I've often expressed negative reactions to suggestions of group working sessions and pair programming. I'm not happy with the manner in which I find myself doing this.
Since I feel like I just did it again in our team retrospective, I thought it would be worth trying to unpack it more directly.
Lately, I've been trying to give more attention to my mental health. On a workaday basis, I think I'm decently functional. But, there are a few troublesome spots in my psychological bad sector map.
Pair programming and intensive group work fall squarely into these bad sectors.
I can do meetings, discussions, demos, and presentations. It's uncomfortable (see: social anxiety), but I can manage it.
But, dealing with people seems to consume the brain power I use for deep thinking & comprehension - which are the things I use most in building software & learning.
It's like I can't have those two areas of my brain powered up at the same time. I experience anxiety & exhaustion when I try. If I push really hard, I can stumble through. But, I feel less than effective. I don't definitely don't feel enjoyment or reward.
So, solo heads-down work followed by group review & discussion is where I'm happiest. Different modes at different times.
Also, I need to go off and read the docs. Someone can spend 30 minutes explaining something to me in great verbal detail. But, it will fall right out of my head like a coarse sieve. Then, I'll still need to spend 30 minutes of quiet reading to catch up. This is a source of frustration for me.
I suspect my difficulty with verbal comprehension is similar to when I can rarely remember someone's name when they introduce themselves to me at a party - only on a much larger scale. (Maybe a combo of social anxiety and short-term memory & attention glitches from ADHD?)
Anyway, I think that's the source of my reactions when pair programming surfaces as a topic. Rather than express fear directly, I often couch it in abstract arguments. But, honestly, I think it's my personal issue.
If more group work sessions and pair programming are things we decide make us more effective as a team, I will do my best to work that way. As a professional adult, I recognize that work can take me out of my comfort zone. Maybe someday a load-bearing wall in my psychology will shift.

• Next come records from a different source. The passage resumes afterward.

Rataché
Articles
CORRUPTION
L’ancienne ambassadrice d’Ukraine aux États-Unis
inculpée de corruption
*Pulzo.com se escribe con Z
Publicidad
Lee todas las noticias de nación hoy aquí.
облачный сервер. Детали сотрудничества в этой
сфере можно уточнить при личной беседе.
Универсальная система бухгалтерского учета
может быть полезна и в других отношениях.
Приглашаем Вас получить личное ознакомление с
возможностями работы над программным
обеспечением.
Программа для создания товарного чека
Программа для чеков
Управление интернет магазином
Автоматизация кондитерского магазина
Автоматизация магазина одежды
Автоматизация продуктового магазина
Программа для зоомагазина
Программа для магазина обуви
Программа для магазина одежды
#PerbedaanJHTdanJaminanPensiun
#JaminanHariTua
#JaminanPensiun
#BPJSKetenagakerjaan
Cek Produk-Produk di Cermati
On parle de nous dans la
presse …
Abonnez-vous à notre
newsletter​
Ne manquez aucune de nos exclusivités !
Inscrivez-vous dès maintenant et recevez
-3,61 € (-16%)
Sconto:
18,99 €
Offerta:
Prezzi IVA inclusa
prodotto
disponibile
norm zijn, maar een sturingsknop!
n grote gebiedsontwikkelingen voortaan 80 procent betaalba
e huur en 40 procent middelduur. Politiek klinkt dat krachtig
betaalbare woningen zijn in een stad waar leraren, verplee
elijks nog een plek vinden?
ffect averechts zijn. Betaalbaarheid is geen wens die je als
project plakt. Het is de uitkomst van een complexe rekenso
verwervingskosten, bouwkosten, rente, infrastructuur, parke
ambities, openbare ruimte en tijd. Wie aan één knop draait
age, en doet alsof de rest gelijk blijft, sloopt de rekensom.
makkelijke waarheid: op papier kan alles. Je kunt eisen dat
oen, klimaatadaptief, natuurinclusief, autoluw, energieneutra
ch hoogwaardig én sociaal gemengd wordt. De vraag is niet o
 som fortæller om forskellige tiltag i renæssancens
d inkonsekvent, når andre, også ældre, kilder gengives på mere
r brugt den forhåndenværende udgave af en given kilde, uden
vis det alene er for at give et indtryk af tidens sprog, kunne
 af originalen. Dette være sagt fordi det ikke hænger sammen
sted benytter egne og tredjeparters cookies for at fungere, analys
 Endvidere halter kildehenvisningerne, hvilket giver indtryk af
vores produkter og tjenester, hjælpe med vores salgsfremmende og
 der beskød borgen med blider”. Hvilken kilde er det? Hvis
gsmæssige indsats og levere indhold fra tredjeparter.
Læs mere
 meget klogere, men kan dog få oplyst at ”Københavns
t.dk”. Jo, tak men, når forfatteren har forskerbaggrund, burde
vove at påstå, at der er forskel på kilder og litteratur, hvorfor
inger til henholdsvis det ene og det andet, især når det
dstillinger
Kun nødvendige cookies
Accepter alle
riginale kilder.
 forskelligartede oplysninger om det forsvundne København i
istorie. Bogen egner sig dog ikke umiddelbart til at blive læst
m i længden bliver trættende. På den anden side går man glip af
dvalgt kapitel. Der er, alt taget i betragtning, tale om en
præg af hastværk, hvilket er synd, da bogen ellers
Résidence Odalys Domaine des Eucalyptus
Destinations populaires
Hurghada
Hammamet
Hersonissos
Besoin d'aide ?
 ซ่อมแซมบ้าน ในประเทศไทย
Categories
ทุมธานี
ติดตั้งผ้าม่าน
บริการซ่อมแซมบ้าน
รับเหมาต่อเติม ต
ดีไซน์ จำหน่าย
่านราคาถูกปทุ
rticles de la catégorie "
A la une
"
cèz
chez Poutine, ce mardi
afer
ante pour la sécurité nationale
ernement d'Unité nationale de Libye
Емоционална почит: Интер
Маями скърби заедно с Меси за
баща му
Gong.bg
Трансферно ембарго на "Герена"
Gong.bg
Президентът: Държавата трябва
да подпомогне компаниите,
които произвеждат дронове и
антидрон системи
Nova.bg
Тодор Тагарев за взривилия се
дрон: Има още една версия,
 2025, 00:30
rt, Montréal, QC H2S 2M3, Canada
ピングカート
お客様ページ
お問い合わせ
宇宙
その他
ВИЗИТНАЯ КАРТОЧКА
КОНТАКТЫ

I'm also hoping that by laying this out, I can convince myself to ease off reactions because I've opened up about the underlying concern. Other folks seem to enjoy working in shared sessions, so I don't think it's a helpful contribution for me to repeatedly resist the concept in general.
But, I think I can say that it doesn't work for me. I just feel bad asserting that boundary when lots of other folks seem to be having a fine time and I'm the odd one out spewing stop energy.
Links
- https://en.wikipedia.org/wiki/Mob_programming
- Mob programming sounds like a nightmare
- https://spin.atomicobject.com/2020/01/10/overcoming-pair-formance-anxiety/
- "Now you’re programming with something like half a brain and putting everything you type through the world’s most pessimistic linter at the same time."
- https://news.ycombinator.com/item?id=16708458
- "Pair programming works for specific people, for others it's an exercise in anxiety."
- https://en.wikipedia.org/wiki/Design_by_committee
- This is the kind of abstract process argument I come up with when I'm avoiding expressing my own fear & anxiety. To be fair, for folks who are effective at pairing, I don't think this is the issue.
- https://www.reddit.com/r/cscareerquestions/comments/8vx4yr/how_to_overcome_pair_programming_anxiety/e1tfrm3/
- "No, I can be an anxious person sometimes. I have strategies to manage it most of the time; I’ve just identified this area as a trigger that I’m having trouble with."